Weird. I’ve tried localhost:8123, 127.0.0.1:8123, and its actual LAN IP:8123 and I’m getting connection refused on all of them. Wonder if it’s some sort of firewall setting on my router, which is an Asus RT-N66U. But wait, if it’s 127.0.0.1 then that shouldn’t even have to go through the router. I don’t know, I’m kind of at a loss there.

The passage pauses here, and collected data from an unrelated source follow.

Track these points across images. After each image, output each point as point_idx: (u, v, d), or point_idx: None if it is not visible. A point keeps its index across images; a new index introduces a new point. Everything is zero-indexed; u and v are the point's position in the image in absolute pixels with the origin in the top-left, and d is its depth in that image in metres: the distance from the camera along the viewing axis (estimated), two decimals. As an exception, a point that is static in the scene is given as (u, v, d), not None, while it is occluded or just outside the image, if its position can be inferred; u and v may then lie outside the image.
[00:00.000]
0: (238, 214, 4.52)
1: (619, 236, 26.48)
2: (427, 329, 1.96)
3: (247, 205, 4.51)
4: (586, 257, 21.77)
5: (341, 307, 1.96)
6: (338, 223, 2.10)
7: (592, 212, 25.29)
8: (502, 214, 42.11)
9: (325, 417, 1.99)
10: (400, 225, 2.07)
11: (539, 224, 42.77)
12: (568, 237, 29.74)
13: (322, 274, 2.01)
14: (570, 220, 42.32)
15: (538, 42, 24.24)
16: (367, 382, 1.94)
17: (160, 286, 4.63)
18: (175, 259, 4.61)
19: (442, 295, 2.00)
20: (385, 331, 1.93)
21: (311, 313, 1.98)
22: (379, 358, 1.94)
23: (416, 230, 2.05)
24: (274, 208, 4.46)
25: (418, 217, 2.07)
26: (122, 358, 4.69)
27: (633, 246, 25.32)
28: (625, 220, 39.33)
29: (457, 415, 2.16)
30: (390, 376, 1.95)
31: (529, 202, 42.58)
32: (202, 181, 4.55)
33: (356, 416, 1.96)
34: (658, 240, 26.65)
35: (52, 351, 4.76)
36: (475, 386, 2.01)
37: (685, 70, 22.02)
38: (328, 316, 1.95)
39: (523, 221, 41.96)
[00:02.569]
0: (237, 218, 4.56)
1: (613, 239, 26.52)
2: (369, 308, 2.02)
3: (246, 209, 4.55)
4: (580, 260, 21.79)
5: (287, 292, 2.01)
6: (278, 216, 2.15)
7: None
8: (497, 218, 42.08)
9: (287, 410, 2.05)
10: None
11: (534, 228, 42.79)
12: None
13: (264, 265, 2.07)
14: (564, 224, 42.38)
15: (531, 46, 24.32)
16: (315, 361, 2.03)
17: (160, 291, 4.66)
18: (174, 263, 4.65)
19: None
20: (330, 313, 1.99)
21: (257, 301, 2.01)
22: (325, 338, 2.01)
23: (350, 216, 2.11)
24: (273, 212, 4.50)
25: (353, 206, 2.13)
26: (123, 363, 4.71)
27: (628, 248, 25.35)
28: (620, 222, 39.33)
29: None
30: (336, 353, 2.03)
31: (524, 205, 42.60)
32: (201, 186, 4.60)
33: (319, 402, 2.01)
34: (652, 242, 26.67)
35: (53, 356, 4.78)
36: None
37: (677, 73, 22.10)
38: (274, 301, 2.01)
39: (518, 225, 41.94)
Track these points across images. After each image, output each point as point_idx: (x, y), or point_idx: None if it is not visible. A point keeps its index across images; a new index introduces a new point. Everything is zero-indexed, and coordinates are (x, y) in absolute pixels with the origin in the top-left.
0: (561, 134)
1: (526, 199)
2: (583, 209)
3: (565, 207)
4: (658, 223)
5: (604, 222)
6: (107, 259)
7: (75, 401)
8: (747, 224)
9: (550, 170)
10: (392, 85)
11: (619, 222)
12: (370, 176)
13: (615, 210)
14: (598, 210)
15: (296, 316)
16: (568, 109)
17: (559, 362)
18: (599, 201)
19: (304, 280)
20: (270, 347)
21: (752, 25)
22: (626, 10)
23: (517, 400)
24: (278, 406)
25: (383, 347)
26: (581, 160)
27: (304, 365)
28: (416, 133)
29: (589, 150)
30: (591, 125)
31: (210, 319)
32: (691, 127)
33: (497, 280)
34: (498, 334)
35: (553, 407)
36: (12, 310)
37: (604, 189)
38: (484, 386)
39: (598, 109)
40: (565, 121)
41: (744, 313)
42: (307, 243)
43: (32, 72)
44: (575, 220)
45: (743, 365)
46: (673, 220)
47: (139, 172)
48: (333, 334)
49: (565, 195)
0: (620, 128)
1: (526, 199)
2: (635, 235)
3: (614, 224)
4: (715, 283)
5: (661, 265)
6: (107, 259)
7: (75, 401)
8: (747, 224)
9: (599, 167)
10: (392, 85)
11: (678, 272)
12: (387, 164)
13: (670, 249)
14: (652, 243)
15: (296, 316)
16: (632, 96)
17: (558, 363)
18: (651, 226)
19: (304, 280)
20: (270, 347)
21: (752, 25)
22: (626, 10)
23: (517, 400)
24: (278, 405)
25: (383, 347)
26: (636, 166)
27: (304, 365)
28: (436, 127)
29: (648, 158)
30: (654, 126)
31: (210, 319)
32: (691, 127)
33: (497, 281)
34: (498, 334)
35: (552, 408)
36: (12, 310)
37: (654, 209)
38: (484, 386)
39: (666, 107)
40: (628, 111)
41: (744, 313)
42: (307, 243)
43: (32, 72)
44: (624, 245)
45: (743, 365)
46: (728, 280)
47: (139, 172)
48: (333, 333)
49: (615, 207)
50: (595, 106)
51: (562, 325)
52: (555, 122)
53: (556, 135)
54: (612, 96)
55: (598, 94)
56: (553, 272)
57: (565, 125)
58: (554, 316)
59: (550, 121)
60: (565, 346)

core-ssh:~# wget http://hassio:8123/local/front-door-opened.mp3
Connecting to hassio:8123 (172.30.32.2:8123)
wget: can’t connect to remote host (172.30.32.2): Connection refused
core-ssh:~# wget http://127.0.0.1:8123/local/front-door-opened.mp3
Connecting to 127.0.0.1:8123 (127.0.0.1:8123)
wget: can’t connect to remote host (127.0.0.1): Connection refused
core-ssh:~# wget http://localhost:8123/local/front-door-opened.mp3
Connecting to localhost:8123 (127.0.0.1:8123)
wget: can’t connect to remote host (127.0.0.1): Connection refused
core-ssh:~# ping hassio
PING hassio (172.30.32.2): 56 data bytes
64 bytes from 172.30.32.2: seq=0 ttl=64 time=0.335 ms
^C
— hassio ping statistics —
1 packets transmitted, 1 packets received, 0% packet loss
round-trip min/avg/max = 0.335/0.335/0.335 ms
core-ssh:~# ping 127.0.0.1
PING 127.0.0.1 (127.0.0.1): 56 data bytes
64 bytes from 127.0.0.1: seq=0 ttl=64 time=0.241 ms
64 bytes from 127.0.0.1: seq=1 ttl=64 time=0.205 ms
^C
— 127.0.0.1 ping statistics —
2 packets transmitted, 2 packets received, 0% packet loss
round-trip min/avg/max = 0.205/0.223/0.241 ms

Dunno then, needs a network guru to work it out.

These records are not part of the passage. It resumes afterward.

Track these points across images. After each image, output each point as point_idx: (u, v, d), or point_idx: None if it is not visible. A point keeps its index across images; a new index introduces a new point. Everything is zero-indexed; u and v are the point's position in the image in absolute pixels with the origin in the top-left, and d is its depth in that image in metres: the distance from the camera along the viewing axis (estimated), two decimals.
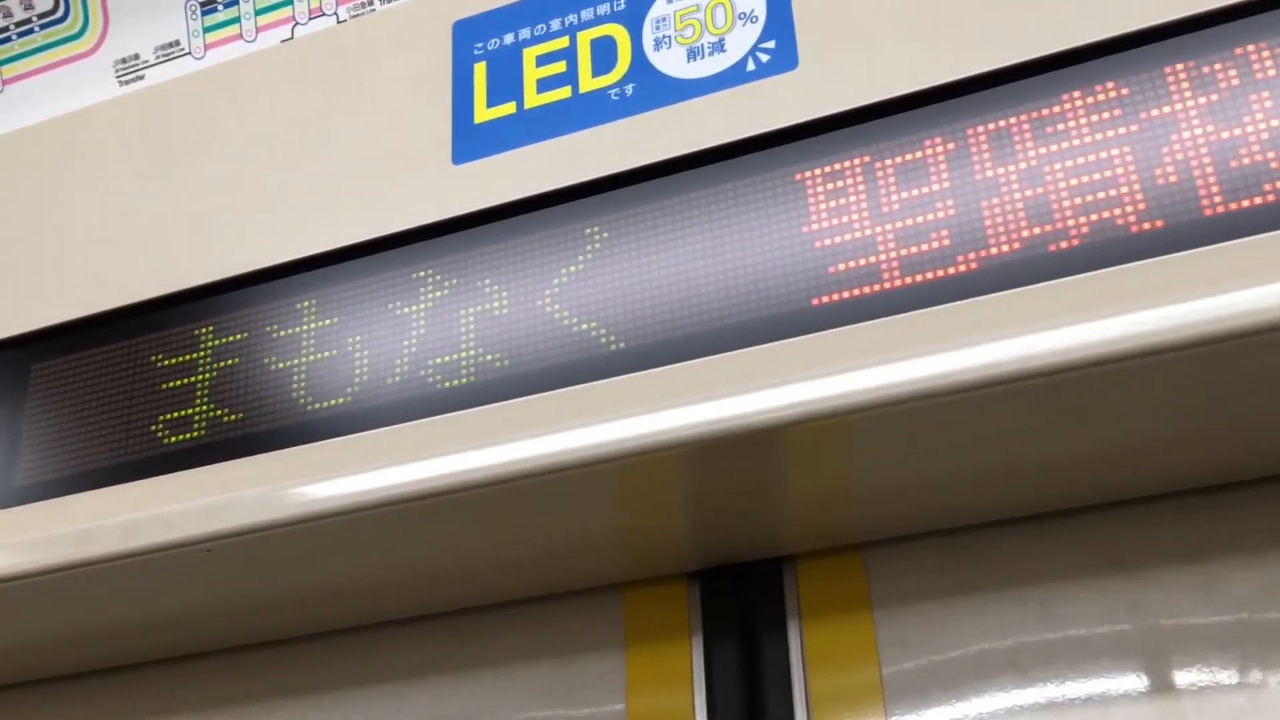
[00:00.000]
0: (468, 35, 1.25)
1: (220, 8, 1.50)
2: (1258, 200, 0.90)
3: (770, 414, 0.96)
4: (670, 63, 1.15)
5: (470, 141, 1.19)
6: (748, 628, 1.18)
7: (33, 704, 1.42)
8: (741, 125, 1.08)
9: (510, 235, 1.13)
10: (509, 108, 1.20)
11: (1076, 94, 0.98)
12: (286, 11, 1.49)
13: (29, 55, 1.57)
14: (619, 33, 1.18)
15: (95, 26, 1.54)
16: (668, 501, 1.11)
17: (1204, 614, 1.04)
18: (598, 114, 1.15)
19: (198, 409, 1.16)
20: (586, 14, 1.20)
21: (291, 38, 1.49)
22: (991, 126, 1.00)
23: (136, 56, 1.52)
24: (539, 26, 1.22)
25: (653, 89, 1.15)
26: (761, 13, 1.13)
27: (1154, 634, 1.05)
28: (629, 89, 1.16)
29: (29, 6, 1.56)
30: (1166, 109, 0.95)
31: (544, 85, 1.19)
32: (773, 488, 1.09)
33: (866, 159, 1.03)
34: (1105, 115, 0.96)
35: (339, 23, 1.46)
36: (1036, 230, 0.95)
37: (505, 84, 1.21)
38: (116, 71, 1.53)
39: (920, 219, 0.99)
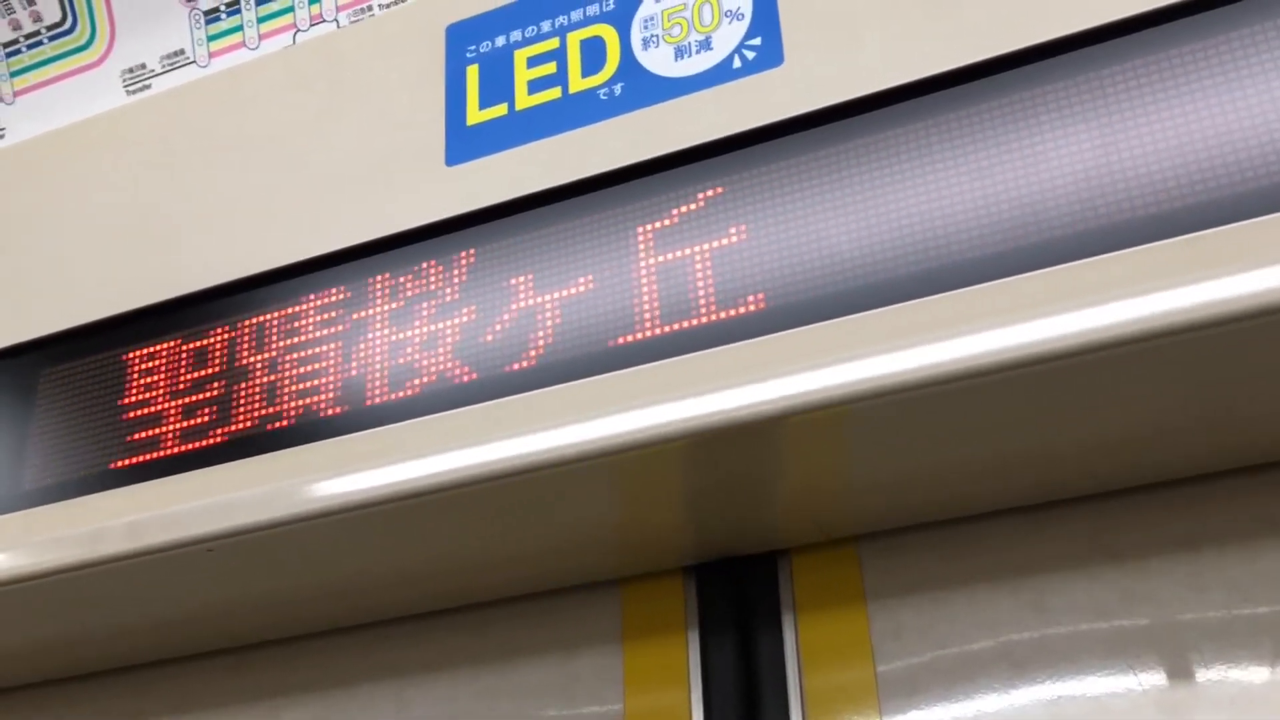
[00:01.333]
0: (460, 38, 1.26)
1: (223, 16, 1.52)
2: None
3: (763, 407, 0.97)
4: (658, 61, 1.16)
5: (464, 143, 1.20)
6: (744, 622, 1.19)
7: (44, 705, 1.44)
8: (729, 122, 1.09)
9: (504, 235, 1.14)
10: (501, 109, 1.21)
11: None
12: (288, 19, 1.51)
13: (39, 67, 1.60)
14: (608, 33, 1.19)
15: (102, 37, 1.57)
16: (664, 496, 1.12)
17: (1199, 604, 1.04)
18: (588, 114, 1.16)
19: (203, 411, 1.18)
20: (576, 15, 1.21)
21: (294, 44, 1.51)
22: (986, 109, 1.00)
23: (143, 66, 1.55)
24: (529, 28, 1.23)
25: (641, 88, 1.15)
26: (748, 10, 1.14)
27: (1150, 625, 1.04)
28: (618, 88, 1.17)
29: (38, 19, 1.59)
30: None
31: (535, 86, 1.20)
32: (767, 481, 1.10)
33: (854, 151, 1.03)
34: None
35: (339, 28, 1.48)
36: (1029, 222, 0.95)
37: (497, 86, 1.22)
38: (124, 81, 1.56)
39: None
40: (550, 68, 1.20)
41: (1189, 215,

Like I say, definitely works here on a local file with the IP address.

:man_shrugging:

No idea, sorry :confused:

I don’t have any experience with Wink whatsoever but in terms of z-wave, have you made sure to exclude the door sensor before trying to add it to the z-stick? Probably a stupid question but thought I may as well throw it out there.

You are using hassio so this is running in a docker container, right? I don’t use docker so couldn’t say exactly where to go, but look at port mappings on the docker container. My guess it is only listening on it’s local docker ip which is mapped out to something.

Can try netstat -nlp to see what is listening on what ports.

It was brand new, this particular sensor was never was linked to Wink to begin with. The others are through Wink, so my thinking was to set this one up first on Z-stick. So nothing to exclude it from.

That said, it does link with the Z-stick fine, and Z-stick will show it in the menu, and logs will show that it communicates. I’ve tried excluding and then adding again multiple times. Still sticks in the aforementioned behavior with always “sleeping.”

Thanks, I’ll look into that.

most z-wave device manuals I have for various devices all suggest to do an ‘exclude’ before an ‘include’ even when its brand new.

Have a look at the settings for the device in the z-wave control panel within Hass as maybe you just need to change the sleep timeout / poll time

It is normal that a battery powered device is always sleeping. My neo coolcam door detectors are always sleeping but if I check the logs they always wake up at the same times every day and exchange messages with the controller (wake up interval is 12hrs). The fact they are always sleeping doesn’t affect detecting open/close in my case.

Interesting, that’s good to know! I figured the sleeping status was related to the lack of state changes, but maybe that just comes down to something wrong in the config. It’s weird.

After excluding and re-pairing several times, many reboots, etc., I finally just said screw it and connected it through Wink. Hate to do that, I’m basically just punting on removing Wink until a later time, but too many enhancements on my backlog to take any more time trying the same things over and over again.

@Steven6702 - Were you able to figure out how to run local files through the google tts component? And did you come across any tricks that helped with reducing the slight delay between a sensor being tripped, and the google tts playing a saved MP3 file? I have 60 or 70 MP3s that HA broadcasts out throughout my house upon various events, and while the delay is typically less than 3 seconds, 3 seconds is 3 seconds too long for the the door, motion, etc. based broadcasts.